Stuff going on in my head..

Wednesday, January 07, 2004

dum de dum

I want to go back to TN, but at the same time I don't. I'm getting antsy I guess because I know it's almost time; I miss my apt, I want to get things all settled and rearranged, and go out looking for a new couch. I don't want to start back to work and school and not have my mom around all the time. Going back means I have to seriously start thinking about what's going to happen in May, and seriously looking for internships and shit. Ugh. Can't it all just fall into my lap? I don't want to grow up and be in the real world!!!

hm.... what else what else? I've been in a very blah mood lately. I imagine cuz I'm sick & still catching up on sleep from visiting Katherine.

Oh, I know. I got a massage today.. holy moly, I'm still feeling a little like a pile of mush. I wish they didn't have to end so soon. I could have laid there for another 3 hours. I still have a knot in my shoulder area though, I don't know what I did to it. I guess going back to the gym after not working out the whole time I was in York. Ow.

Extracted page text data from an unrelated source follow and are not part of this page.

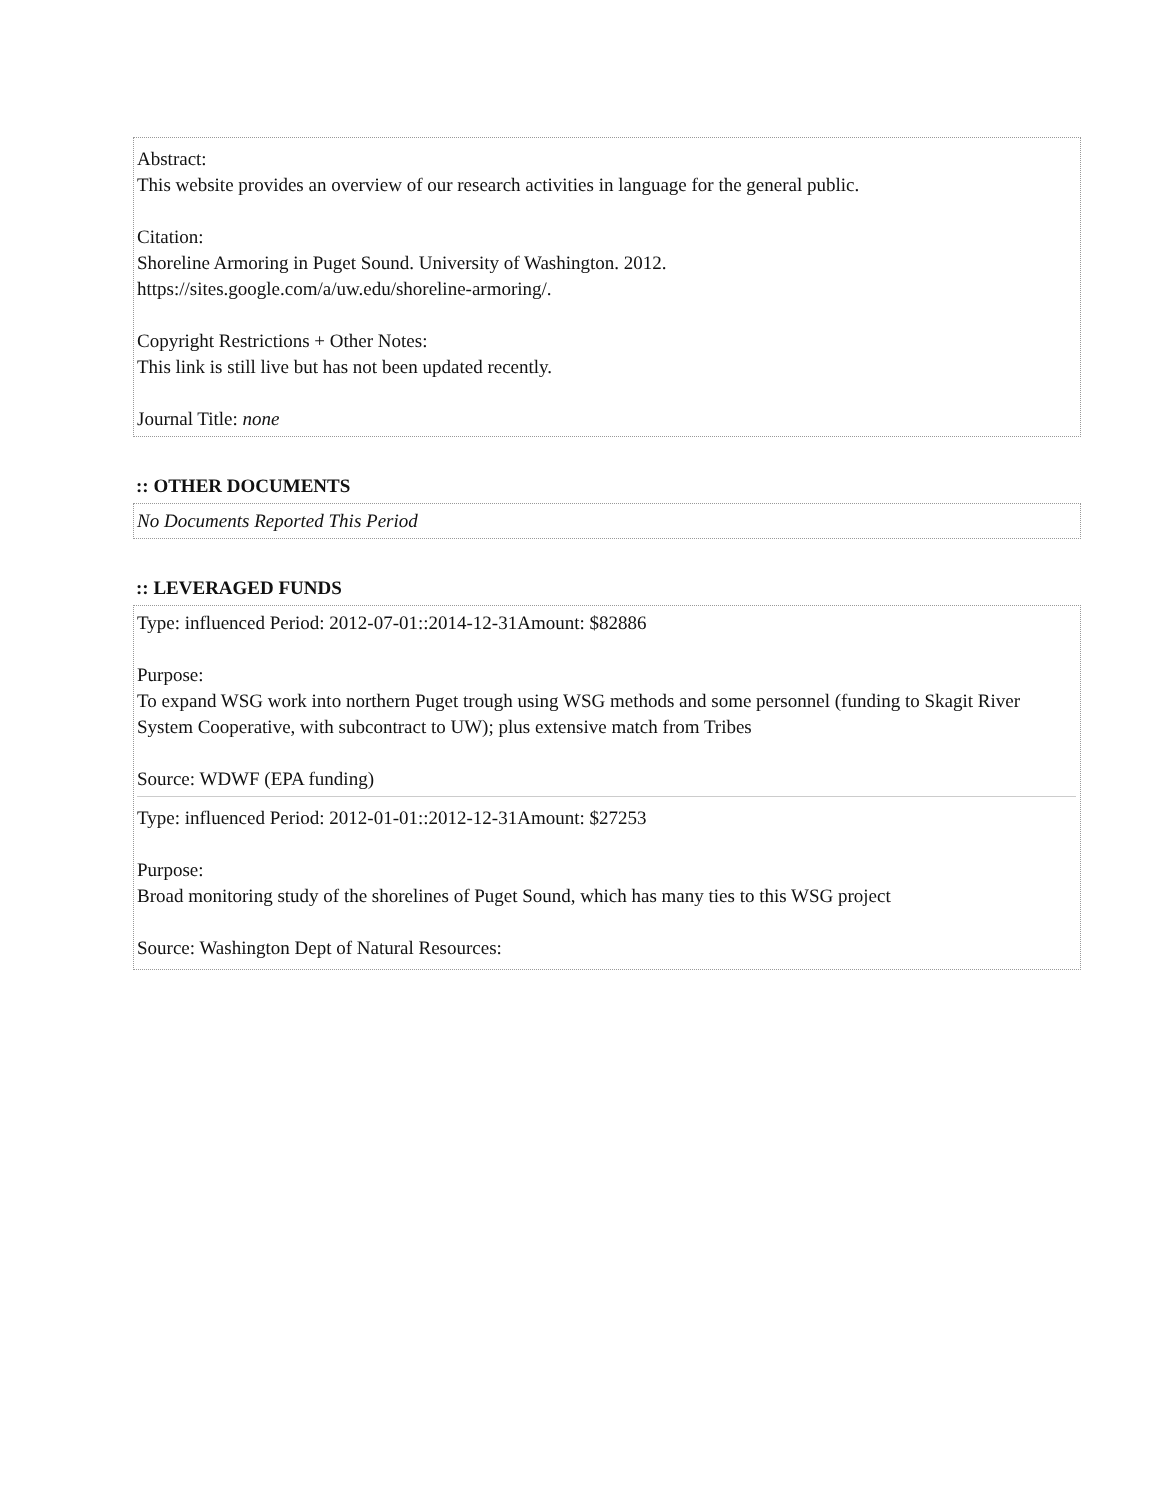Abstract:
This website provides an overview of our research activities in language for the general public.
Citation:
Shoreline Armoring in Puget Sound. University of Washington. 2012.
https://sites.google.com/a/uw.edu/shoreline-armoring/.
Copyright Restrictions + Other Notes:
This link is still live but has not been updated recently.
Journal Title: none
:: OTHER DOCUMENTS
No Documents Reported This Period
:: LEVERAGED FUNDS
Type: influenced Period: 2012-07-01::2014-12-31Amount: $82886
Purpose:
To expand WSG work into northern Puget trough using WSG methods and some personnel (funding to Skagit River System Cooperative, with subcontract to UW); plus extensive match from Tribes
Source: WDWF (EPA funding)
Type: influenced Period: 2012-01-01::2012-12-31Amount: $27253
Purpose:
Broad monitoring study of the shorelines of Puget Sound, which has many ties to this WSG project
Source: Washington Dept of Natural Resources:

I need a boy. Not a relationship, just a fun boy to have a "thing" with. Nothing deep and meaningful, cuz I don't think I really need that right now. I don't want anything interfering with my decision of where to end up when I'm done with school. I've let than influence me before, and I don't care to do it again. But, I just miss having someone to snuggle with and kiss & hug. Ya know?! Someone just needs to appear out of thin air. "Poof- here's your boy with no stirings attached!" :-P Wouldn't that be nice. As Katherine puts it "I want to fall in love", to remember that feeling. I do want that, especially in light of so many people recently getting engaged or planning weddings, but I don't think I can yet allow myself to do that again. I think I need to have something silly and short term first. Cuz everyonce in a while, it still hurts. Not wanting David back, but missing that amazing feeling of how things were a long time ago. And how everything seemed perfect because you had someone that was so enamored with you. I have no romantic feelings left towards him, but I'm wondering if talking to him and seeing him is making me think like this, or it's just something that will always pop up randomly. Or maybe it's the fact that he's falling right back in with his girlfriend from HS, that he has decided is the best thing since sliced bread and that he was the dumbest person ever to let her go. I guess perhaps that's pissing me off, because he treats me like shit and then turns around and gets exactly what he wants. It's not quite fair, is it? It seems like I should be the one getting exactly what I want, since he was the ass. But then, I realize that I wanted things to end too, it's just easier to blame him beacuse he forced the issue. I think maybe thinking about going back to TN has got me thinking all this too; remembering this time last year- going to David's new house, spending a few days secluded there before classes started. I imagine each "milestone" until next summer will remind me of things and re-open some of the hurt. blargh.

And, speaking of boys. Not another peep from Justin. I spose I could email him or something, but I just don't care about it that much while I'm home. I don't think I will that much once I'm back in TN either, until I happen to hang out with him & Mike & Robin. And even then, I'm just going to act aloof, let him come to me if that's what he wants.

And, on that note, I have to leave to go pick up Alice to go romp around the mall and other fun places in W-S.